● Problems and tasks
a: Please write out the passage of the JHOVE article starting at "1. Invalid object" and ending at "to ignore it.".
b: According to the JHOVE article, which JHOVE version does Rosetta v5.3 include?

JHOVE's PDF-hul Module

Last updated
Save as PDF
Share
1. Share
2. Tweet
3. Share

Product: Rosetta
Product Version: 5.3
Relevant for Installation Type: Local

Question

How is JHOVE's PDF-hul Module utilized by Rosetta?

Answer

PDF files tested directly in JHOVE (v1.9, v1.11, and v1.16) often present no errors.
Rosetta v5.3 includes JHOVE v1.10 with the v1.7 PDF-hul Module.
Ex Libris Development confirms that JHOVE 1.16 can be used with the metadata extraction plugins in Rosetta.
However, in some cases technical metadata can't be extracted from some PDF files.

You may see the following error messages in TA Workbench Validation (e.g.):

1. Invalid object number in cross-reference stream,Failed to retrieve extractor properties.
2. Expected dictionary for font entry in page resource.
3. Improperly constructed page tree,Annotation object is not a dictionary.

To address these errors in the short-term, please create a "Format Identification Correction" rule to ignore it.
In the Management module navigate to Home > Submissions > Rules > Format Identification Correction to establish the rule.

Additional Information

With the exception of the 1.6, 1.9 and 1.11 framework releases, every JHOVE release has seen updates to the PDF-hul Module.
JHOVE’s most recent v1.16 included PDF-hul v1.8, which fixed two major bugs.

These lead to false validation errors relating to invalid page dictionary objects and improperly constructed page trees.
While a number of fixes have improved PDF/A validation, JHOVE has been proven unsuitable for PDF/A validation.
The coverage of PDF versions hasn’t changed since PDF-hul 1.0; for “plain” PDF, JHOVE supports PDF 1.0-1.6.

Note that the metadata extraction plugins are part of the Format Library.
To formalize a more long-term solution, please consult directly with the Rosetta Format Library Working Group (FLWG) in order to update the Format Library not to report these issues.

Article last edited: 15-Dec-2017

Records from a collection
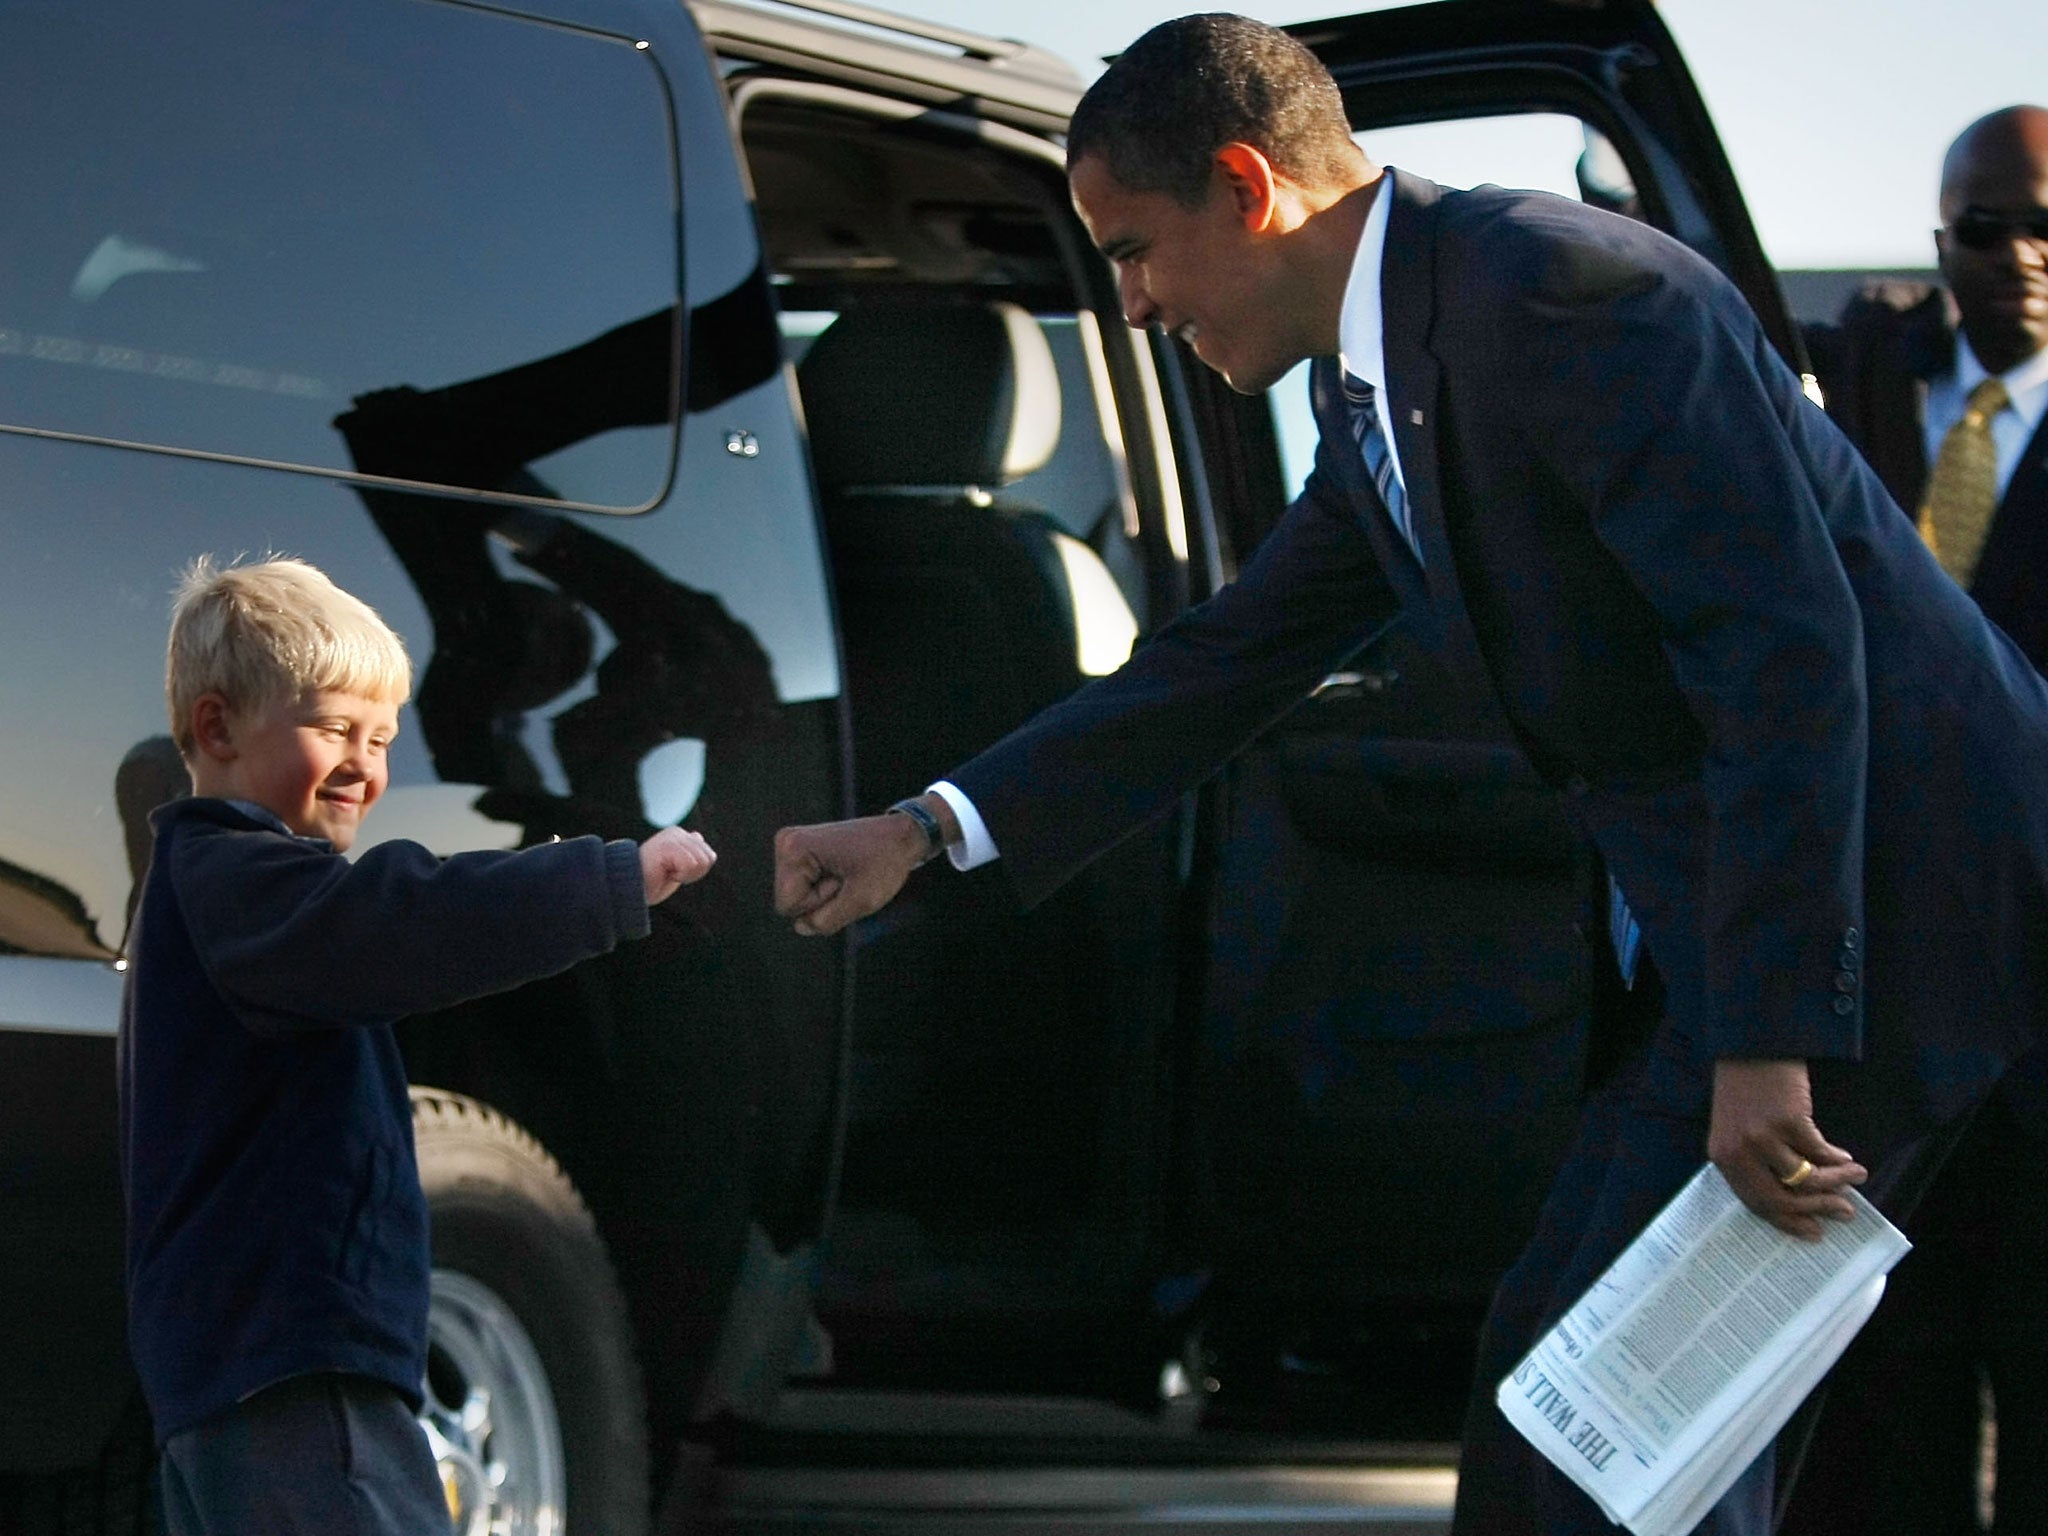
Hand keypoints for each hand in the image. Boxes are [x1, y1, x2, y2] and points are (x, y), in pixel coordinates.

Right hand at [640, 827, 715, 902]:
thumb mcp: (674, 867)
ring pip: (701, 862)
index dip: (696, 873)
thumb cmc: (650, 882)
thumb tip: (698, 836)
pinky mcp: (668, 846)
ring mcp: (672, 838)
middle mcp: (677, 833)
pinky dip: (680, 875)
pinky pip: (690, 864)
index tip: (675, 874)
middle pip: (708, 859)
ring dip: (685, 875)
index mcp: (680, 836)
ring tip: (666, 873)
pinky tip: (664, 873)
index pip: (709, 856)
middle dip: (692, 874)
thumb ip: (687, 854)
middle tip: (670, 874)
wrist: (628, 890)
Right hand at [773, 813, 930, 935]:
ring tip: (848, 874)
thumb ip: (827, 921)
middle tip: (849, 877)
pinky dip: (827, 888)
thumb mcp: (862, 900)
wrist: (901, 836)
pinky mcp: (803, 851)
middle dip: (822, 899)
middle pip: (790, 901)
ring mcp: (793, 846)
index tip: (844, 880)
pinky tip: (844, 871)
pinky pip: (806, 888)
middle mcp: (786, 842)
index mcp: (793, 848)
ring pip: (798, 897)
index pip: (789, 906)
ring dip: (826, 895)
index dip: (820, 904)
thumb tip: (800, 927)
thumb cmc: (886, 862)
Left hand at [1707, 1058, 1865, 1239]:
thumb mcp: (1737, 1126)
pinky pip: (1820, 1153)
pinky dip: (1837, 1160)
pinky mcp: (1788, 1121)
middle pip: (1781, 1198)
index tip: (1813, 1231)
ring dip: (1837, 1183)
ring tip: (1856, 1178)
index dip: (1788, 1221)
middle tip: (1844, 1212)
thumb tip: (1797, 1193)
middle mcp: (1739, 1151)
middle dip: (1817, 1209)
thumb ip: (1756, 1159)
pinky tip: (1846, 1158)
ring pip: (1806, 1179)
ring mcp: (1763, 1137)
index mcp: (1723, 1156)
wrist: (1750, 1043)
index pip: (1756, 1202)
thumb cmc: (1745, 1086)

==

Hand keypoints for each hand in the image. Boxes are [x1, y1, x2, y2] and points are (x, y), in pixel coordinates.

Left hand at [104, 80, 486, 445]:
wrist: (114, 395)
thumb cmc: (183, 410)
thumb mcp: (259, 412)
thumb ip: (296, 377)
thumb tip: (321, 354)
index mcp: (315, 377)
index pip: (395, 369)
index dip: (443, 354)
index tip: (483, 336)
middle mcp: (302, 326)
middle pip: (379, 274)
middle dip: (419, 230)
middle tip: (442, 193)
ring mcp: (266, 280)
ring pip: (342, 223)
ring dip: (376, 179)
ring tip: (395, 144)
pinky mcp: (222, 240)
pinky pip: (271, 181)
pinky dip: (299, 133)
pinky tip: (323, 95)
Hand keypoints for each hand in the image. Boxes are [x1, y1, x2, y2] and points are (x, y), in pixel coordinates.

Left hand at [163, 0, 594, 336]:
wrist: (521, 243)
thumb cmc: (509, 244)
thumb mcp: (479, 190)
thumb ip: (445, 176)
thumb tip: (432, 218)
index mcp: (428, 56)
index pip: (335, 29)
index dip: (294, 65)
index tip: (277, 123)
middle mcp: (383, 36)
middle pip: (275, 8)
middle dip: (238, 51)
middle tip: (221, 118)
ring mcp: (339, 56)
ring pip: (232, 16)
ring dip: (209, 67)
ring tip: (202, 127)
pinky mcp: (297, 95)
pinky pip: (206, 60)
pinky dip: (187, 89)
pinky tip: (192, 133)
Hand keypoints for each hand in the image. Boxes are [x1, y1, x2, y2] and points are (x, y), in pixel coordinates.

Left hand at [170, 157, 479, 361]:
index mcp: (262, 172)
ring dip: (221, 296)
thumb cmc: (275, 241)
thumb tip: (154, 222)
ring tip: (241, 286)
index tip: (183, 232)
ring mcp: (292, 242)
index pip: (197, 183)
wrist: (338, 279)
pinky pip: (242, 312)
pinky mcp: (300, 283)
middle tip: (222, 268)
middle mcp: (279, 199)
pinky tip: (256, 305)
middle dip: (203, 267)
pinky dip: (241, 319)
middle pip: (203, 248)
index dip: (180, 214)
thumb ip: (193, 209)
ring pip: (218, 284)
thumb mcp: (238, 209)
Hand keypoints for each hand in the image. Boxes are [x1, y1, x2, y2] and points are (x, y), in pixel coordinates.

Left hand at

--

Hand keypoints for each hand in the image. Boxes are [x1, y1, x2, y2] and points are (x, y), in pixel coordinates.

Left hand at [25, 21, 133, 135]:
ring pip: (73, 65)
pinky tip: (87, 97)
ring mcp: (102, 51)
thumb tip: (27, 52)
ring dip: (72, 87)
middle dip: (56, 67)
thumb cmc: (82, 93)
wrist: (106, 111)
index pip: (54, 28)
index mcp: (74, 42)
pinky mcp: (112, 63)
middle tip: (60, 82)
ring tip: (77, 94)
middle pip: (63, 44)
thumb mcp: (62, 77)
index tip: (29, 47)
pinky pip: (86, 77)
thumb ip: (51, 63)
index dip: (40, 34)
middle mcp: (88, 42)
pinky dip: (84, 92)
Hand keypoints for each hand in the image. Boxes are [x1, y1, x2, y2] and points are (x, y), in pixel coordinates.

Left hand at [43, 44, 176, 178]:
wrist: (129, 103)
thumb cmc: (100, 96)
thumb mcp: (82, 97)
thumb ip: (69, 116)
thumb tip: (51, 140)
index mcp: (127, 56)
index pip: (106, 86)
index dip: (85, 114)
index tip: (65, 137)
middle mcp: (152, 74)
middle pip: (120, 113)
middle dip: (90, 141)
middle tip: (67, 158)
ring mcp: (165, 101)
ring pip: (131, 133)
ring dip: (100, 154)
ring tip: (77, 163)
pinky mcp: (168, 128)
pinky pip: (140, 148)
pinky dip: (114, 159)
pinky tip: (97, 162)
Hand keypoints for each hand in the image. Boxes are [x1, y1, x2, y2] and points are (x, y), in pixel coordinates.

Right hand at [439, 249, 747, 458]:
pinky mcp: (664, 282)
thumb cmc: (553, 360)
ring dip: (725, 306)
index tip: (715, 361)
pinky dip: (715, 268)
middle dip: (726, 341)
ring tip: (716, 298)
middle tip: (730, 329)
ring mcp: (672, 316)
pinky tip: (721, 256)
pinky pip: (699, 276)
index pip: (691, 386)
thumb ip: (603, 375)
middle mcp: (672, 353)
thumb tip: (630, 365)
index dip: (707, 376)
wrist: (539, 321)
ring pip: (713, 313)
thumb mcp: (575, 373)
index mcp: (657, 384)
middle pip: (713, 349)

● Answers by item
a:
1. Invalid object number in cross-reference stream,Failed to retrieve extractor properties.
2. Expected dictionary for font entry in page resource.
3. Improperly constructed page tree,Annotation object is not a dictionary.

To address these errors in the short-term, please create a "Format Identification Correction" rule to ignore it.

b: JHOVE v1.10, with the v1.7 PDF-hul Module.